> **Exercise**: Pick out and copy every line below that has the word "Fireproof".

> **Stored items**:
....

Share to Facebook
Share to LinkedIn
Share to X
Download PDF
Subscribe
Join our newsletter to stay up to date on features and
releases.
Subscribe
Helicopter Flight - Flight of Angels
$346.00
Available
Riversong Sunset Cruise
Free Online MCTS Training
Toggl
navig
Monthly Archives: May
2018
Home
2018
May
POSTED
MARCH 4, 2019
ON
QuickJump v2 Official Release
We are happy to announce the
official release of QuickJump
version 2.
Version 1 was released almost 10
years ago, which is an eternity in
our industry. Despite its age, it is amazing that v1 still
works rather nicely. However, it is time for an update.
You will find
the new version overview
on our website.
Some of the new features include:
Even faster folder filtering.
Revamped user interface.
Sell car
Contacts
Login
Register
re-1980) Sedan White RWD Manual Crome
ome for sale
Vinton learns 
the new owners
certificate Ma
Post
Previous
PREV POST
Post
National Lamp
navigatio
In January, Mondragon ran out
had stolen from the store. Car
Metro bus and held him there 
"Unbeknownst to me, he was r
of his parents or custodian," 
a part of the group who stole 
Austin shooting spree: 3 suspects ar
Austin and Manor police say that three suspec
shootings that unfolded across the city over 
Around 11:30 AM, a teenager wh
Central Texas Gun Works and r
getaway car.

....

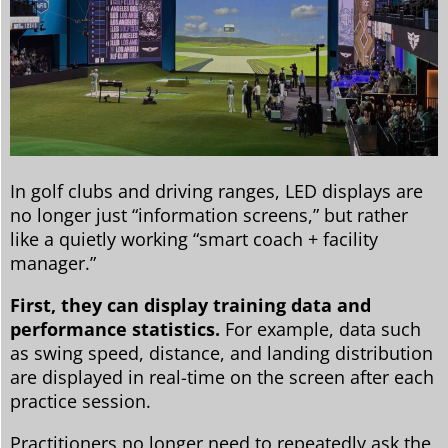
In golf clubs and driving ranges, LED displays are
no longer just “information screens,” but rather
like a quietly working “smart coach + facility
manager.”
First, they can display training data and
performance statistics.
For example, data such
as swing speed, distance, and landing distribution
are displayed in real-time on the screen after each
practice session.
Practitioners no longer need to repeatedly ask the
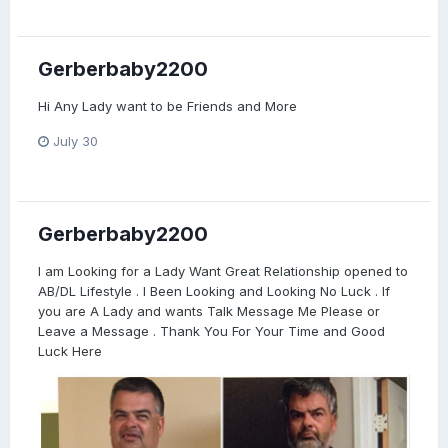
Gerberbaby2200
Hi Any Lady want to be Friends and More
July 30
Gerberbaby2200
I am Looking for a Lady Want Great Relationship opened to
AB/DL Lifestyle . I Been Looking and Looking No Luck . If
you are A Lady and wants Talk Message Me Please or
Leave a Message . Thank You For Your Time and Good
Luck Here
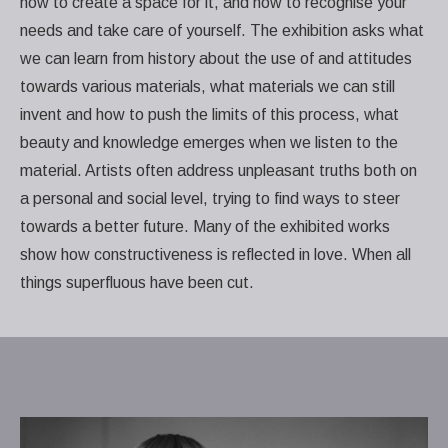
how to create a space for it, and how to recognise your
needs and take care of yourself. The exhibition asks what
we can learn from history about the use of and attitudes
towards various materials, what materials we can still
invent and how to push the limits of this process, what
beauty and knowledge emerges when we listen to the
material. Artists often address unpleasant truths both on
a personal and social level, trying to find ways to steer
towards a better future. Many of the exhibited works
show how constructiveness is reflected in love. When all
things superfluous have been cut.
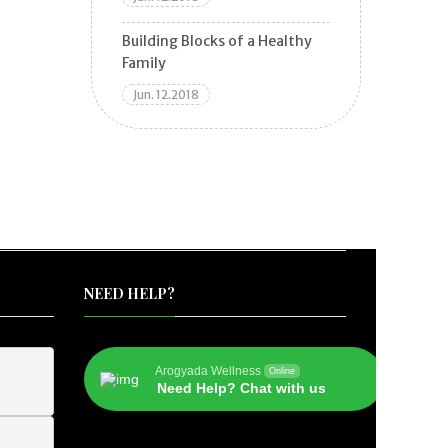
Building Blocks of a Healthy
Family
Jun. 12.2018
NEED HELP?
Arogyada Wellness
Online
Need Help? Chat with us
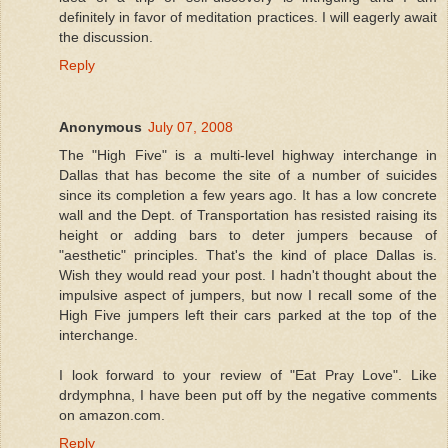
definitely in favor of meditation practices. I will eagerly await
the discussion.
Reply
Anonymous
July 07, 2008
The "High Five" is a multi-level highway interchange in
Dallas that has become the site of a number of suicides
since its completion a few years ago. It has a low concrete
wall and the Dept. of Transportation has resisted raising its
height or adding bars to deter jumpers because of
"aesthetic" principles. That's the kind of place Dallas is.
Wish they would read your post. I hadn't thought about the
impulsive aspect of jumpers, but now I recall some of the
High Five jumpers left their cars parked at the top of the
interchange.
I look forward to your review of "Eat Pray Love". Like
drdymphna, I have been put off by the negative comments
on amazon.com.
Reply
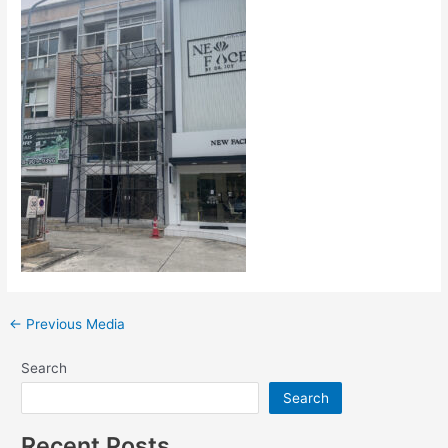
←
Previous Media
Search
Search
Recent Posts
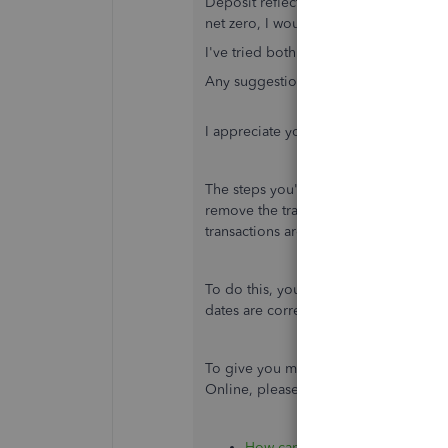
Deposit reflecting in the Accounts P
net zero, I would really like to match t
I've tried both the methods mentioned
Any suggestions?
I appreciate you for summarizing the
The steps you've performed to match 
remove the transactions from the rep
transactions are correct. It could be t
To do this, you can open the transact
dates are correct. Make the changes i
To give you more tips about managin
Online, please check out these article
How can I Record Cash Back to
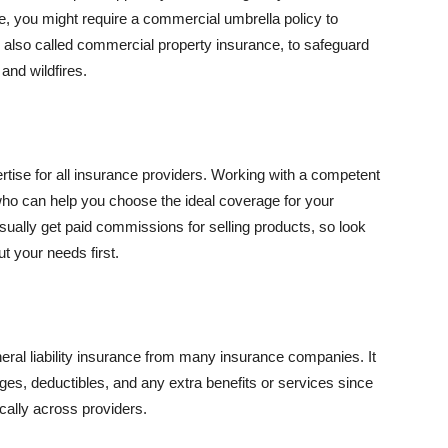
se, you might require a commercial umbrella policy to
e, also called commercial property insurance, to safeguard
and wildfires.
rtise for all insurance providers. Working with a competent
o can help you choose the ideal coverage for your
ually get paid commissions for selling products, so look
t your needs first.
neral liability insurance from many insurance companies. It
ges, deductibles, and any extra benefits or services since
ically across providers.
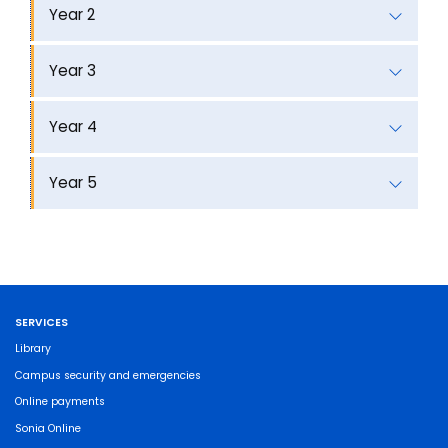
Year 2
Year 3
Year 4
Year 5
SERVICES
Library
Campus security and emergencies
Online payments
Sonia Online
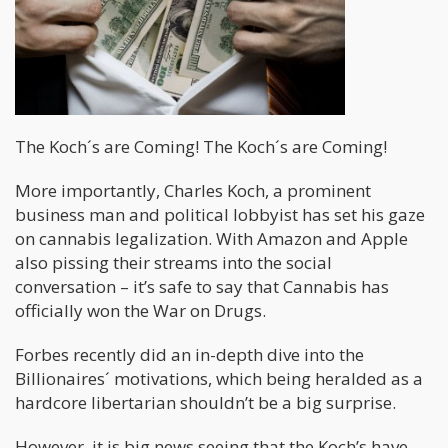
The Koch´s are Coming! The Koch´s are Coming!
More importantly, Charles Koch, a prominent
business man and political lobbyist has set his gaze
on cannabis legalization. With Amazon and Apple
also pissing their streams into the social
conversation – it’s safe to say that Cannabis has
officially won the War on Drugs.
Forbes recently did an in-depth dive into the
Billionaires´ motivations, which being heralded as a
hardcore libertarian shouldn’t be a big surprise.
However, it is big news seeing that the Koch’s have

....

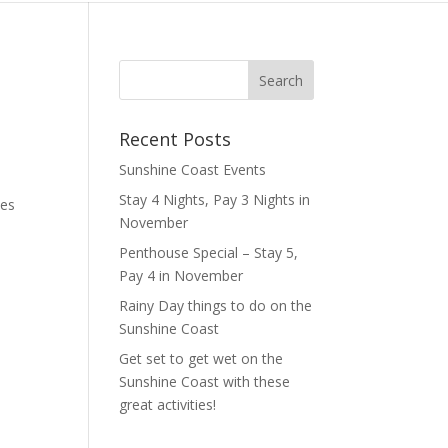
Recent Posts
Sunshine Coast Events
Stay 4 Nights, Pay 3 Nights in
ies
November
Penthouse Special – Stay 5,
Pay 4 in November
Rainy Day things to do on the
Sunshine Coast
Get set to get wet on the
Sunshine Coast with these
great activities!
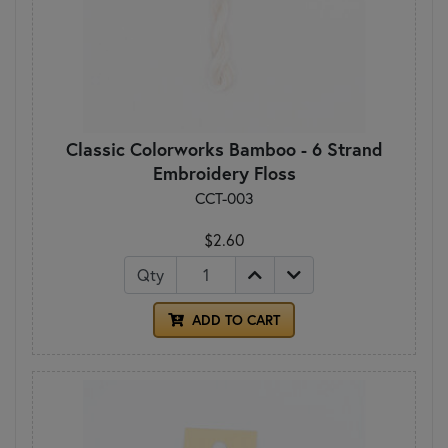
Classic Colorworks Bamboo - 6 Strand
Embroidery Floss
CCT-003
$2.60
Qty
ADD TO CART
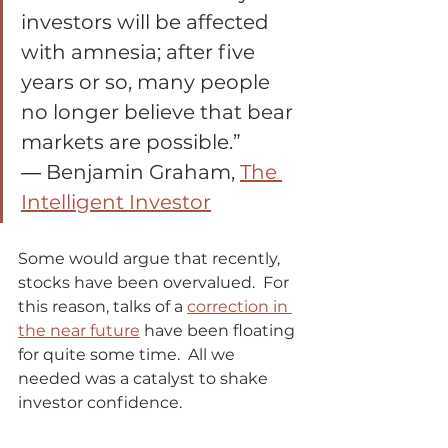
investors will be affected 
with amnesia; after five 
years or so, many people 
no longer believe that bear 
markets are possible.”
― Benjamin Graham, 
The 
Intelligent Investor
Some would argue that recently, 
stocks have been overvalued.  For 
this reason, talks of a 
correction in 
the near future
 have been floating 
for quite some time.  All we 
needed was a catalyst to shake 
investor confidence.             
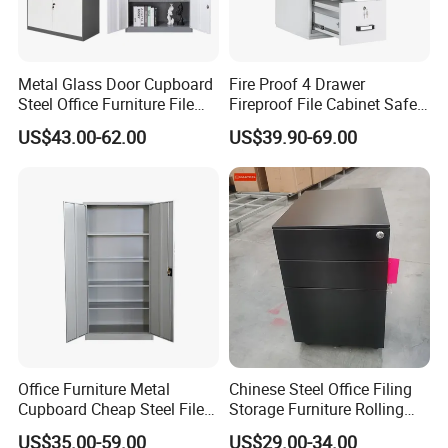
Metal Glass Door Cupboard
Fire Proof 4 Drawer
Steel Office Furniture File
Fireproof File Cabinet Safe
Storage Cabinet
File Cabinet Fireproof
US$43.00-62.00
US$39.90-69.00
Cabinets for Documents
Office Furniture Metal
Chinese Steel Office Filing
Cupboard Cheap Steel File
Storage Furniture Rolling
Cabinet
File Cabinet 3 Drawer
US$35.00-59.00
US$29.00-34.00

....

> **Task solution**:
Fireproof File Cabinet Safe
File Cabinet Fireproof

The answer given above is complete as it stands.